Summary

Chapter 7

The night of his arrival at the Butlers', True Son lies awake in a strange room as Del sleeps nearby. The boy feels as if he is in a grave because the air is so stale and constricting. He thinks about how living in such confined spaces must cause the white people to be so colorless, and he considers how different Indians are from the English.

True Son cannot sleep because he can feel the presence of the whites around him. He keeps thinking about the story his Indian father told him about the Peshtank or Paxton boys. During the month of December, these white men massacred a group of Conestoga Indians who had converted to Christianity and were living peacefully in a white community. The surviving Indians fled to the white town of Lancaster and begged for help and safety, but the whites refused to recognize the Conestogas as brothers. A few fays after Christmas the Paxton boys struck again, this time killing innocent children and maiming their victims. As True Son remembers the story, he becomes full of rage. He is unable to sleep until he finally slips off the bed and lies covered by his bearskin on the floor.

> **Task instructions**:
**1)** According to the chapter summary, where does True Son finally lie down before he can fall asleep?
**2)** Carry on the chapter summary from the point where it stops.
The listing after this point is separate material and is unrelated to the chapter summary.

> **Data extracts**:
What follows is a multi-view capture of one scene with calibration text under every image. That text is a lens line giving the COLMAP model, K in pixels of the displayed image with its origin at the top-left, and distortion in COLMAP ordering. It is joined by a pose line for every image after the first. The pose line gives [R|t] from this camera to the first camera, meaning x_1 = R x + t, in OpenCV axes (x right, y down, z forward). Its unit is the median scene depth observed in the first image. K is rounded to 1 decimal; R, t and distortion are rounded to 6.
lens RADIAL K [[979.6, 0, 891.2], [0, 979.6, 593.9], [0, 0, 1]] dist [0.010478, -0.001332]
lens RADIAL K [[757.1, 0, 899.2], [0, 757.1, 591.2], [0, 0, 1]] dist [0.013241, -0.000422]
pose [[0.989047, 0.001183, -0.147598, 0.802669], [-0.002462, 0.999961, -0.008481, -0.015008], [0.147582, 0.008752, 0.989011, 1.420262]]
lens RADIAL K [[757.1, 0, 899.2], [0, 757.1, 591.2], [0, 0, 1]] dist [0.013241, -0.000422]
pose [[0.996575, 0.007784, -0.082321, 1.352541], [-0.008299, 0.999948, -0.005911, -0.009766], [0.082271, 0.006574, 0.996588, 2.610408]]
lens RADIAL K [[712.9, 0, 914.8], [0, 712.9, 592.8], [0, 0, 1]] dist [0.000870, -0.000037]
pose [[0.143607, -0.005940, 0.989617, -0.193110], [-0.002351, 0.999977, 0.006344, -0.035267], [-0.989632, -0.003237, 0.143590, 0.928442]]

> **Task-by-task results**:
**1)** He lies on the floor, covered by his bearskin.

**2)**
When True Son comes downstairs the next morning still wearing Indian garments, his Aunt Kate orders "Johnny" to wash and change into proper English clothes. Although he despises his aunt and feels disgraceful carrying the bucket of water upstairs like a woman, True Son finally concedes. He regards the clothes with repulsion since they further imprison him in white culture.

Later in the day, True Son is called down to meet a dozen of his white relatives. He is eventually left with his Uncle George Owens and his fat and strong-looking Uncle Wilse, whom True Son has learned was a leader of the Paxton boys. Uncle Wilse remarks with suspicion that True Son still looks like an Indian; he clearly does not trust the boy and says that True Son is probably scheming of ways to steal and kill at that very moment. When True Son is unresponsive to Uncle Wilse, the man asks whether True Son only knows "scrub" Indian language. True Son finally speaks to his uncle through Del's translation, angrily stating that his Indian father has showed him how Delaware is a rich language and that white men use some Delaware words.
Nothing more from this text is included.